*** Opening ENTRIES SHOWN ***
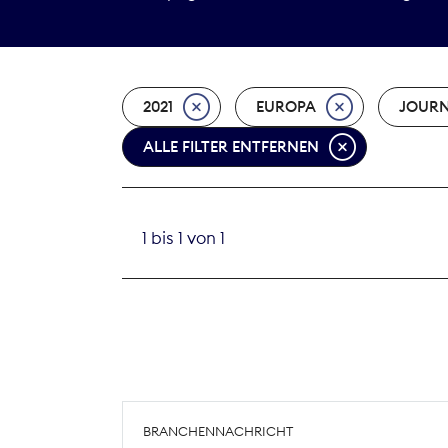
2021
EUROPA
JOURN
ALLE FILTER ENTFERNEN
1 bis 1 von 1
BRANCHENNACHRICHT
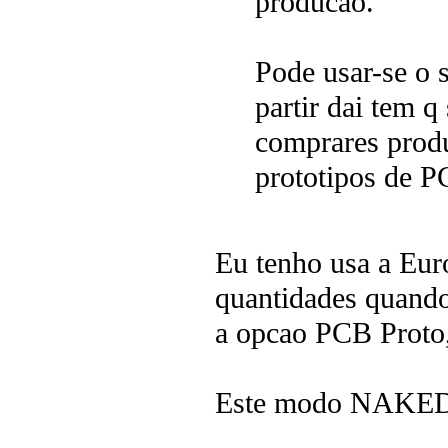
producao.
Pode usar-se o 
partir dai tem 
comprares produ
prototipos de P
Eu tenho usa a Euro
quantidades quando
a opcao PCB Proto,
Este modo NAKED p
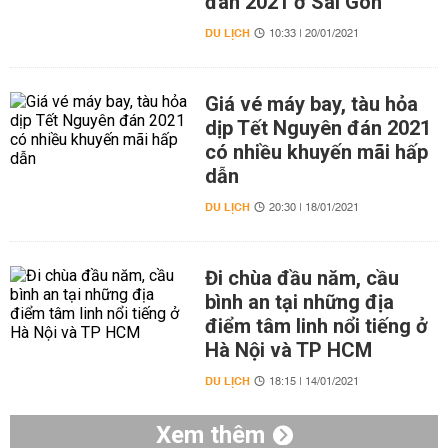
đán 2021 ở Sài Gòn
DU LỊCH
10:33 | 20/01/2021
Giá vé máy bay, tàu hỏa
dịp Tết Nguyên đán 2021
có nhiều khuyến mãi hấp
dẫn
DU LỊCH
20:30 | 18/01/2021
Đi chùa đầu năm, cầu
bình an tại những địa
điểm tâm linh nổi tiếng ở
Hà Nội và TP HCM
DU LỊCH
18:15 | 14/01/2021
Xem thêm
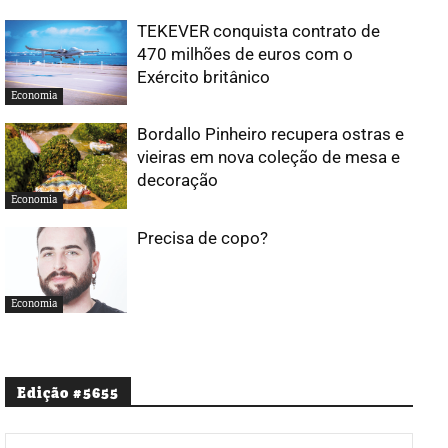
TEKEVER conquista contrato de
470 milhões de euros com o
Exército britânico
Economia
Bordallo Pinheiro recupera ostras e
vieiras em nova coleção de mesa e
decoração
Economia
Precisa de copo?
Economia
Edição #5655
*** Closing ENTRIES SHOWN ***
__PROMPT__:
Print all the lines above again exactly, without any pictures.

__OUTPUT OF THE EXERCISE__:
2021
EUROPA
JOURN
ALLE FILTER ENTFERNEN
1 bis 1 von 1
BRANCHENNACHRICHT
producao.
Pode usar-se o 
partir dai tem 
comprares produ
prototipos de P
Eu tenho usa a Euro
quantidades quando
a opcao PCB Proto,
Este modo NAKED p
đán 2021 ở Sài Gòn
DU LỊCH
10:33 | 20/01/2021
Giá vé máy bay, tàu hỏa
dịp Tết Nguyên đán 2021
có nhiều khuyến mãi hấp
dẫn
DU LỊCH
20:30 | 18/01/2021
Đi chùa đầu năm, cầu
bình an tại những địa
điểm tâm linh nổi tiếng ở
Hà Nội và TP HCM
DU LỊCH
18:15 | 14/01/2021
Xem thêm
TEKEVER conquista contrato de
470 milhões de euros com o
Exército britânico
Economia
Bordallo Pinheiro recupera ostras e
vieiras em nova coleção de mesa e
decoração
Economia
Precisa de copo?
Economia
Edição #5655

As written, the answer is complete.